3) I'm really regretting not just giving the current employers two weeks' notice and leaving. Instead I got caught up in my weird sense of obligation, guilt, and duty. I could have spent this last month at home learning to make waffle fries with my mandoline. Instead, I'm waking up with stomach cramps because I have a huge federal report due before I go. Sure, the money's nice - we need the money - but I could be at home making waffle fries. Or learning to cut fancy salad bits. Instead, my mandoline sits in a cupboard with the directions still attached. Sometimes I realize I have badly misplaced priorities about life. I have 3 weeks left to work at this job. My blood pressure is 5 points higher than it should be, and I have gained 15 pounds in the past year, chiefly because I bribe myself with sweets to go to this job.

4) The husabnd and I spent 24 hours (nearly exactly) at my Grandfather's this weekend. That was just about the right amount of time.

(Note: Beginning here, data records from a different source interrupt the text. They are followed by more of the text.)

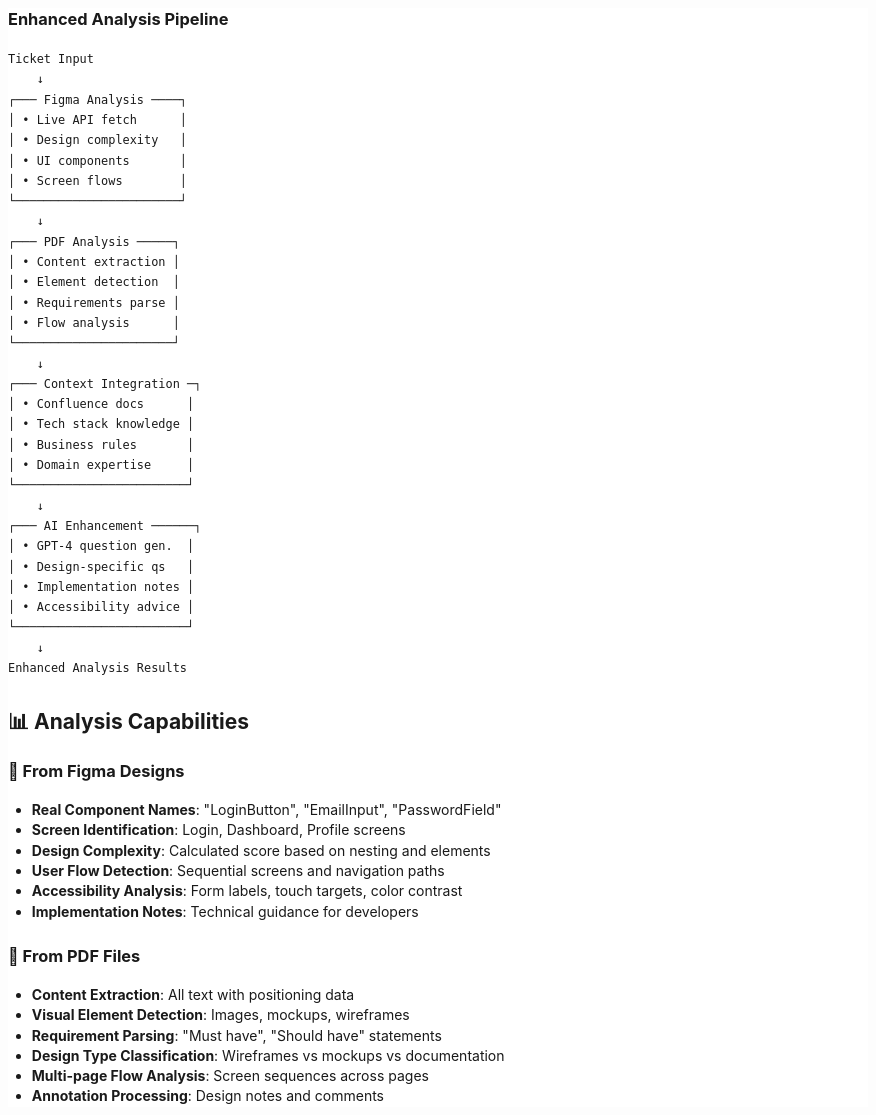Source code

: ### **Enhanced Analysis Pipeline**

```
Ticket Input
    ↓
┌─── Figma Analysis ────┐
│ • Live API fetch      │
│ • Design complexity   │
│ • UI components       │
│ • Screen flows        │
└───────────────────────┘
    ↓
┌─── PDF Analysis ─────┐
│ • Content extraction │
│ • Element detection  │
│ • Requirements parse │
│ • Flow analysis      │
└──────────────────────┘
    ↓
┌─── Context Integration ─┐
│ • Confluence docs      │
│ • Tech stack knowledge │
│ • Business rules       │
│ • Domain expertise     │
└────────────────────────┘
    ↓
┌─── AI Enhancement ──────┐
│ • GPT-4 question gen.  │
│ • Design-specific qs   │
│ • Implementation notes │
│ • Accessibility advice │
└────────────────────────┘
    ↓
Enhanced Analysis Results
```

## 📊 **Analysis Capabilities**

### **🎨 From Figma Designs**

- **Real Component Names**: "LoginButton", "EmailInput", "PasswordField"
- **Screen Identification**: Login, Dashboard, Profile screens
- **Design Complexity**: Calculated score based on nesting and elements
- **User Flow Detection**: Sequential screens and navigation paths
- **Accessibility Analysis**: Form labels, touch targets, color contrast
- **Implementation Notes**: Technical guidance for developers

### **📄 From PDF Files**

- **Content Extraction**: All text with positioning data
- **Visual Element Detection**: Images, mockups, wireframes
- **Requirement Parsing**: "Must have", "Should have" statements
- **Design Type Classification**: Wireframes vs mockups vs documentation
- **Multi-page Flow Analysis**: Screen sequences across pages
- **Annotation Processing**: Design notes and comments
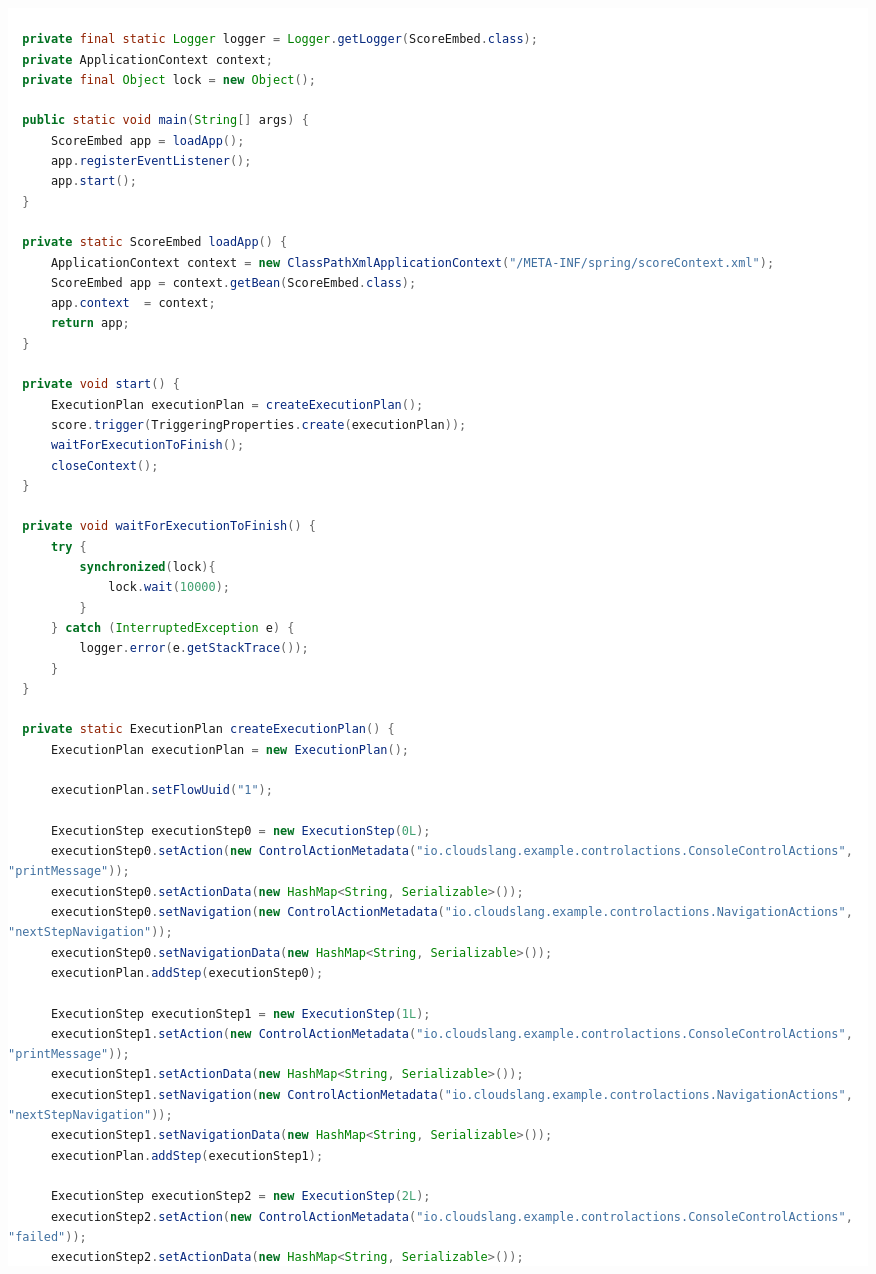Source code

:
 ```java

  private final static Logger logger = Logger.getLogger(ScoreEmbed.class);
  private ApplicationContext context;
  private final Object lock = new Object();

  public static void main(String[] args) {
      ScoreEmbed app = loadApp();
      app.registerEventListener();
      app.start();
  }

  private static ScoreEmbed loadApp() {
      ApplicationContext context = new ClassPathXmlApplicationContext("/META-INF/spring/scoreContext.xml");
      ScoreEmbed app = context.getBean(ScoreEmbed.class);
      app.context  = context;
      return app;
  }

  private void start() {
      ExecutionPlan executionPlan = createExecutionPlan();
      score.trigger(TriggeringProperties.create(executionPlan));
      waitForExecutionToFinish();
      closeContext();
  }

  private void waitForExecutionToFinish() {
      try {
          synchronized(lock){
              lock.wait(10000);
          }
      } catch (InterruptedException e) {
          logger.error(e.getStackTrace());
      }
  }

  private static ExecutionPlan createExecutionPlan() {
      ExecutionPlan executionPlan = new ExecutionPlan();

      executionPlan.setFlowUuid("1");

      ExecutionStep executionStep0 = new ExecutionStep(0L);
      executionStep0.setAction(new ControlActionMetadata("io.cloudslang.example.controlactions.ConsoleControlActions", "printMessage"));
      executionStep0.setActionData(new HashMap<String, Serializable>());
      executionStep0.setNavigation(new ControlActionMetadata("io.cloudslang.example.controlactions.NavigationActions", "nextStepNavigation"));
      executionStep0.setNavigationData(new HashMap<String, Serializable>());
      executionPlan.addStep(executionStep0);

      ExecutionStep executionStep1 = new ExecutionStep(1L);
      executionStep1.setAction(new ControlActionMetadata("io.cloudslang.example.controlactions.ConsoleControlActions", "printMessage"));
      executionStep1.setActionData(new HashMap<String, Serializable>());
      executionStep1.setNavigation(new ControlActionMetadata("io.cloudslang.example.controlactions.NavigationActions", "nextStepNavigation"));
      executionStep1.setNavigationData(new HashMap<String, Serializable>());
      executionPlan.addStep(executionStep1);

      ExecutionStep executionStep2 = new ExecutionStep(2L);
      executionStep2.setAction(new ControlActionMetadata("io.cloudslang.example.controlactions.ConsoleControlActions", "failed"));
      executionStep2.setActionData(new HashMap<String, Serializable>());
```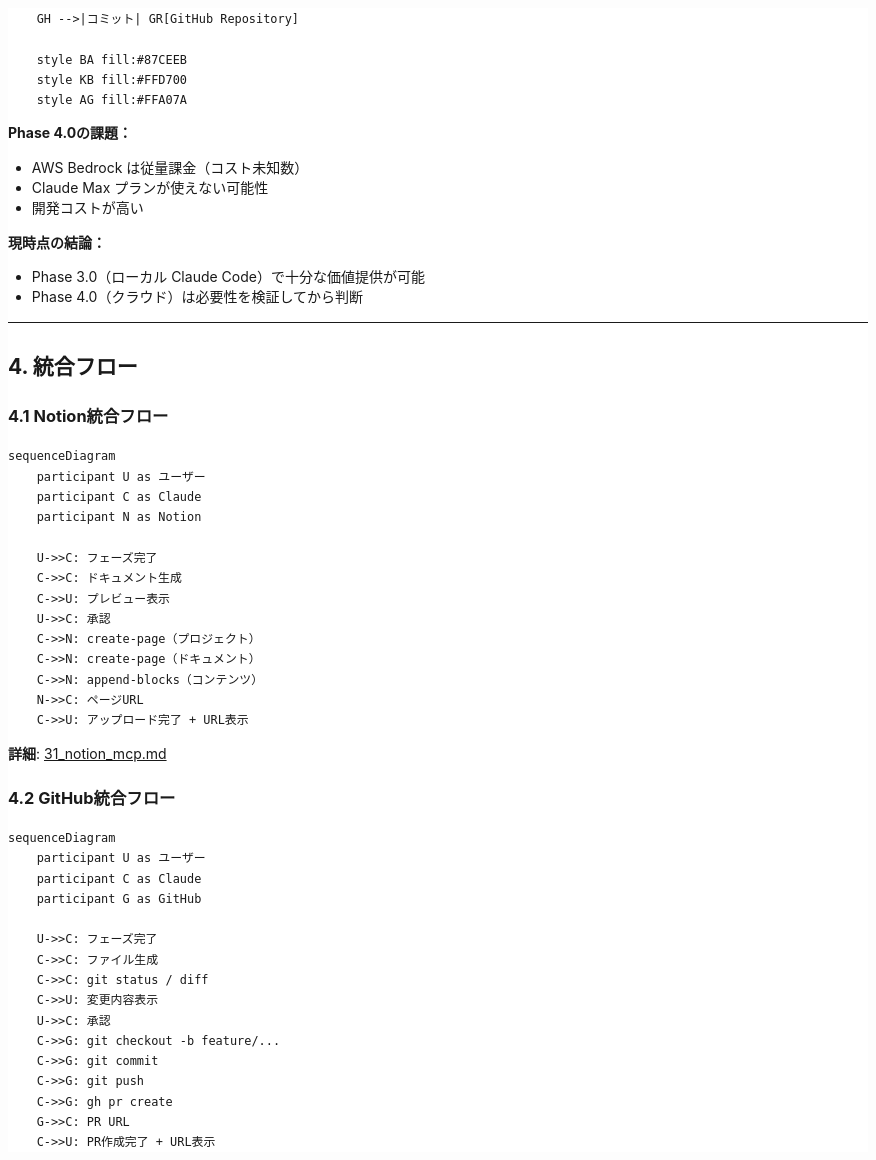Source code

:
 ```mermaid
    GH -->|コミット| GR[GitHub Repository]

    style BA fill:#87CEEB
    style KB fill:#FFD700
    style AG fill:#FFA07A
```

**Phase 4.0の課題：**
- AWS Bedrock は従量課金（コスト未知数）
- Claude Max プランが使えない可能性
- 開発コストが高い

**現時点の結論：**
- Phase 3.0（ローカル Claude Code）で十分な価値提供が可能
- Phase 4.0（クラウド）は必要性を検証してから判断

---

## 4. 統合フロー

### 4.1 Notion統合フロー

```mermaid
sequenceDiagram
    participant U as ユーザー
    participant C as Claude
    participant N as Notion

    U->>C: フェーズ完了
    C->>C: ドキュメント生成
    C->>U: プレビュー表示
    U->>C: 承認
    C->>N: create-page（プロジェクト）
    C->>N: create-page（ドキュメント）
    C->>N: append-blocks（コンテンツ）
    N->>C: ページURL
    C->>U: アップロード完了 + URL表示
```

**詳細**: [31_notion_mcp.md](31_notion_mcp.md)

### 4.2 GitHub統合フロー

```mermaid
sequenceDiagram
    participant U as ユーザー
    participant C as Claude
    participant G as GitHub

    U->>C: フェーズ完了
    C->>C: ファイル生成
    C->>C: git status / diff
    C->>U: 変更内容表示
    U->>C: 承認
    C->>G: git checkout -b feature/...
    C->>G: git commit
    C->>G: git push
    C->>G: gh pr create
    G->>C: PR URL
    C->>U: PR作成完了 + URL表示
```
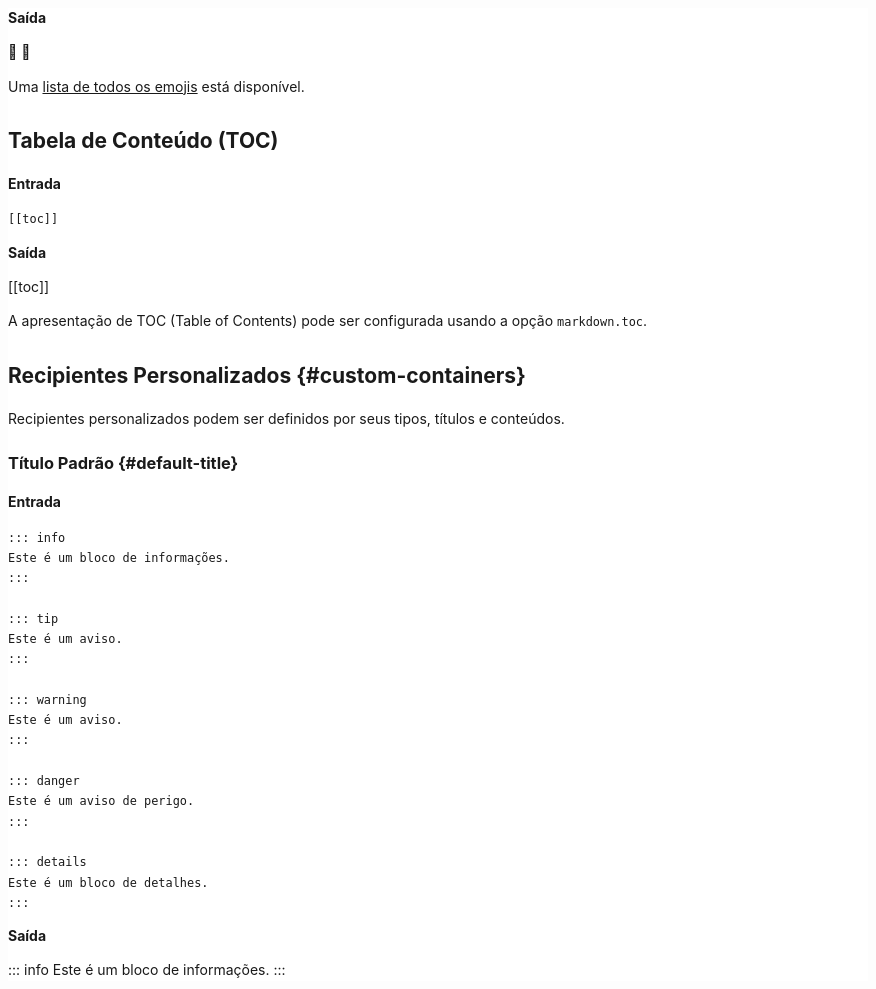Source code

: **Saída**

:tada: :100:

Uma [lista de todos os emojis](https://github.com/markdown-it/markdown-it-emoji/blob/master/lib/data/full.mjs) está disponível.

## Tabela de Conteúdo (TOC)

**Entrada**

```
[[toc]]
```

**Saída**

[[toc]]

A apresentação de TOC (Table of Contents) pode ser configurada usando a opção `markdown.toc`.

## Recipientes Personalizados {#custom-containers}

Recipientes personalizados podem ser definidos por seus tipos, títulos e conteúdos.

### Título Padrão {#default-title}

**Entrada**

```md
::: info
Este é um bloco de informações.
:::

::: tip
Este é um aviso.
:::

::: warning
Este é um aviso.
:::

::: danger
Este é um aviso de perigo.
:::

::: details
Este é um bloco de detalhes.
:::
```

**Saída**

::: info
Este é um bloco de informações.
:::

5) I had dinner with my grandmother twice while I was in Savannah to work this week. That was not nearly enough time at all. I miss my Grandmother.

6) I know that when I resort to lists, I'm doing too much. I need to spend one night doing bills, two nights cleaning the house, and one day this weekend trying to do as little as possible so I can relax. Oh, wait - my mother is coming into town on Saturday...

7) I'll have three weekdays off between my new job and my old job.